Augmentation des ressources, mais des résultats limités
L'INPPLC a vu son budget croître de manière significative, passant de 25 millions de dirhams à environ 200 millions de dirhams. L'effectif de l'instance a également été renforcé, avec 105 employés en 2023. Cependant, cette augmentation des moyens n'a pas encore produit d'effets tangibles sur la réduction de la corruption dans le pays.
Une des critiques majeures formulées à l’encontre de l’INPPLC est son approche sectorielle, qui fonctionne de manière isolée, ou en "silos". Cette méthode, jugée peu efficace, limite les synergies entre les différents secteurs. Pour atteindre des résultats concrets, une approche globale et coordonnée est nécessaire, couvrant des thématiques clés telles que la déclaration du patrimoine, la lutte contre l’enrichissement illicite, la moralisation de la vie publique, et la simplification des procédures administratives.
Les premiers résultats dans le secteur financier
Malgré ces défis, des progrès ont été réalisés dans certains secteurs. Depuis 2019, l'INPPLC a lancé une initiative pilote dans le secteur financier, en collaboration avec Bank Al-Maghrib, l'Autorité marocaine du marché des capitaux (AMMC), et l’Autorité de contrôle des assurances et de la prévoyance sociale (ACAPS). Cette initiative a permis de sensibiliser plus de 1 700 hauts responsables d’établissements financiers et de cartographier les risques de corruption dans le secteur bancaire. Ces actions sont aujourd'hui en phase finale, avec l'établissement de guides de mise en place de systèmes anticorruption dans ces institutions.
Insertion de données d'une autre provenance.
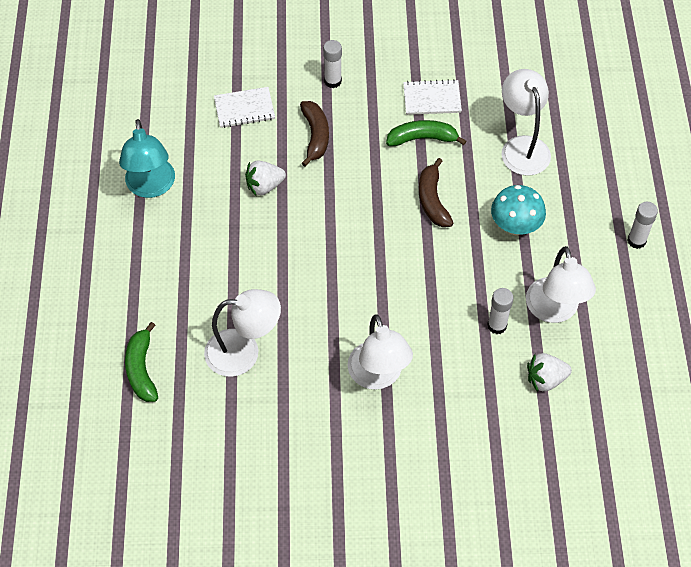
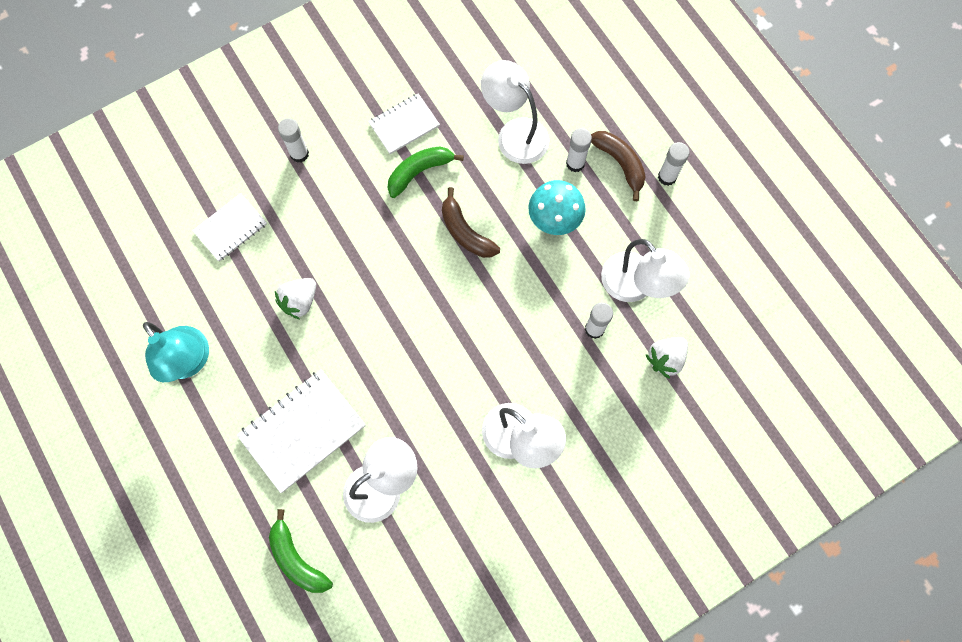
camera: 30 degrees left, 15 degrees up
brown banana [300,101,329,167] -> brown banana moved to [591,131,646,201]
none -> white notebook [237,369,366,493]
none -> white glue stick [566,128,592,172]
Un tournant nécessaire vers une approche holistique
L’expérience du secteur financier montre que la lutte contre la corruption nécessite une approche concertée et intersectorielle. Il devient donc urgent pour l’INPPLC de sortir de son cadre sectoriel et d’adopter une vision globale. Cela inclut des actions renforcées dans le secteur privé, la société civile, ainsi que la simplification des procédures administratives, afin de créer un environnement plus transparent et plus efficace.
Une course contre la montre
Le Maroc se trouve à un moment décisif dans sa lutte contre la corruption. Plus le temps passe, plus les pratiques corruptives se complexifient, rendant leur éradication plus difficile. C’est pourquoi l’INPPLC doit accélérer ses efforts pour réformer les structures en place et améliorer la transparence dans tous les secteurs de la société.